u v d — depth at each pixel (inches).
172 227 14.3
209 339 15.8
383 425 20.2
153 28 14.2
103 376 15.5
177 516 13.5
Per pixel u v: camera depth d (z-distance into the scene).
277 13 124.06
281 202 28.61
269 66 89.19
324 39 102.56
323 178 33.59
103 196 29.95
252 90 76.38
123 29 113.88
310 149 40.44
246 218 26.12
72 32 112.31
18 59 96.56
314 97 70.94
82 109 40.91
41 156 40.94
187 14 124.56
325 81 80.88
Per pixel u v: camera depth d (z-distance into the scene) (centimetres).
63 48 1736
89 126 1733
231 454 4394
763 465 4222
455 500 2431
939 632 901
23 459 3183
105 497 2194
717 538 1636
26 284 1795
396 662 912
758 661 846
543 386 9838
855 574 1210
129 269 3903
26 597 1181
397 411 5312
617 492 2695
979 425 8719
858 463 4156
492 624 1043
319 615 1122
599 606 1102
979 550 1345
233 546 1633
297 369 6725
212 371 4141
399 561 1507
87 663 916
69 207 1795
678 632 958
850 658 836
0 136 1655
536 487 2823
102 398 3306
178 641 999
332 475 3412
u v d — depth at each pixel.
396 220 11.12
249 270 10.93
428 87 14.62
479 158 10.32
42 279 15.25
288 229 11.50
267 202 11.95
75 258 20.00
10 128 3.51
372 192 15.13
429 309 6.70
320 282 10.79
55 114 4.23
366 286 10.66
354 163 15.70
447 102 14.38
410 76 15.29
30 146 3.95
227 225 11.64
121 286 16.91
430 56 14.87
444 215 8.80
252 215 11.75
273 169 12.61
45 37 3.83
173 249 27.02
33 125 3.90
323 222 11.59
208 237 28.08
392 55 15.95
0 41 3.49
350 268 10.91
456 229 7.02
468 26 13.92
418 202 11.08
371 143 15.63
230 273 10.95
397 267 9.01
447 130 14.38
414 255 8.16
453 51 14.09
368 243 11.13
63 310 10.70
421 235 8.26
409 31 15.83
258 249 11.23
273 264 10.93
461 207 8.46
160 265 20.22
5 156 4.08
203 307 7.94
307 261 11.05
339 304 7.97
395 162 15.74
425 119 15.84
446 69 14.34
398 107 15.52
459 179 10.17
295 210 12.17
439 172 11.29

■ ■ ■ ■ ■

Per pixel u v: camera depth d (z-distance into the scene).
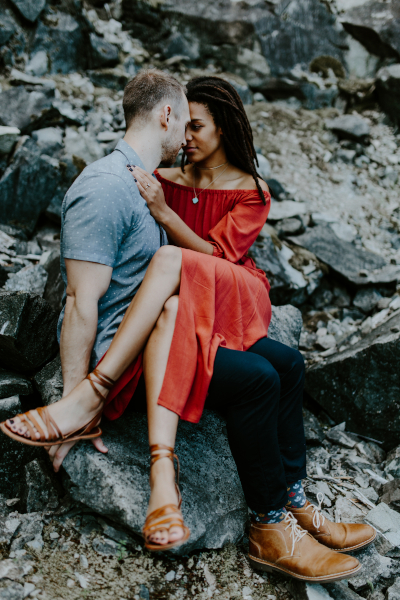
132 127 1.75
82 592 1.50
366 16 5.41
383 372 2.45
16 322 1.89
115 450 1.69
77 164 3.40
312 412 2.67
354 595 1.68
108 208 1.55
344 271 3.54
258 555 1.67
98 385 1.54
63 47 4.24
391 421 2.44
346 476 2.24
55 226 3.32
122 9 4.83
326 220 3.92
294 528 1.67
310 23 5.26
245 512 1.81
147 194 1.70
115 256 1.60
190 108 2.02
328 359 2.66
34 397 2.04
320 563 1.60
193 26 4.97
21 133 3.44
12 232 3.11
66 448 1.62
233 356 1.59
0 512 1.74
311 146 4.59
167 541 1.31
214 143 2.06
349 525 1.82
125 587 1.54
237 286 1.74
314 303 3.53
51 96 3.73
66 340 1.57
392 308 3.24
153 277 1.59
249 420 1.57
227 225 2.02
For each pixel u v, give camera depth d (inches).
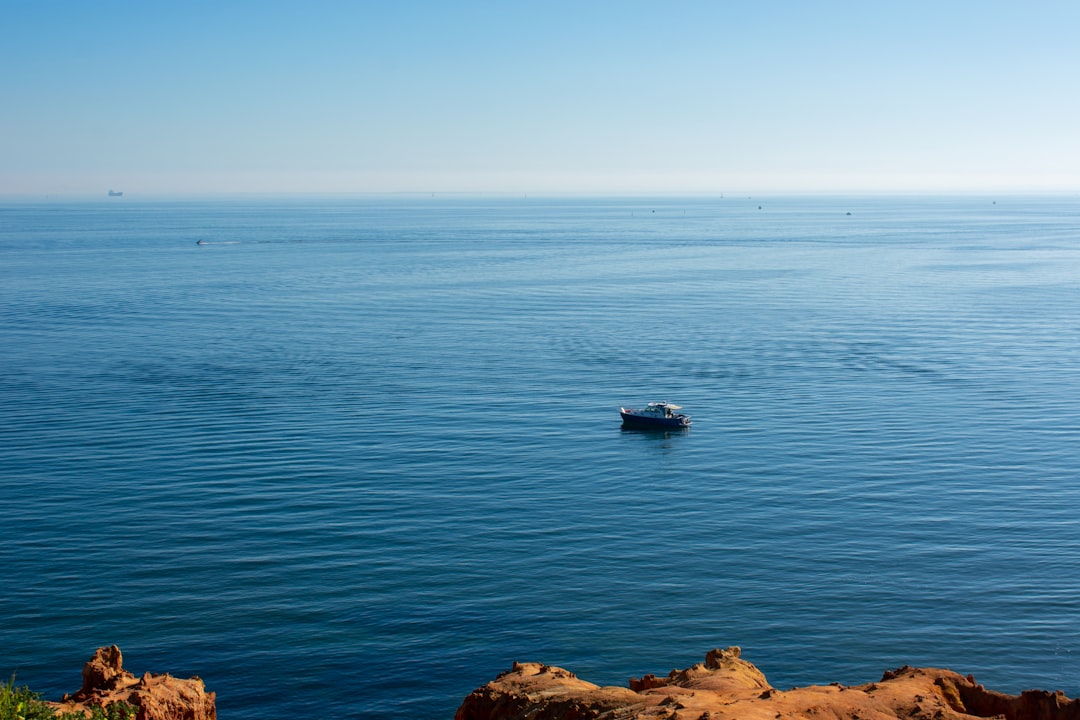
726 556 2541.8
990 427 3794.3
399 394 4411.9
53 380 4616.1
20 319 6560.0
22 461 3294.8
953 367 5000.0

■ ■ ■ ■ ■

▸ WHAT IS BEING ASKED:
Search the material for the word "inches". Each line where it is found must be copied.

▸ SOLUTION TO THIS EXERCISE:
u v d — depth at each pixel (inches).
For each pixel u v, give camera depth d (inches).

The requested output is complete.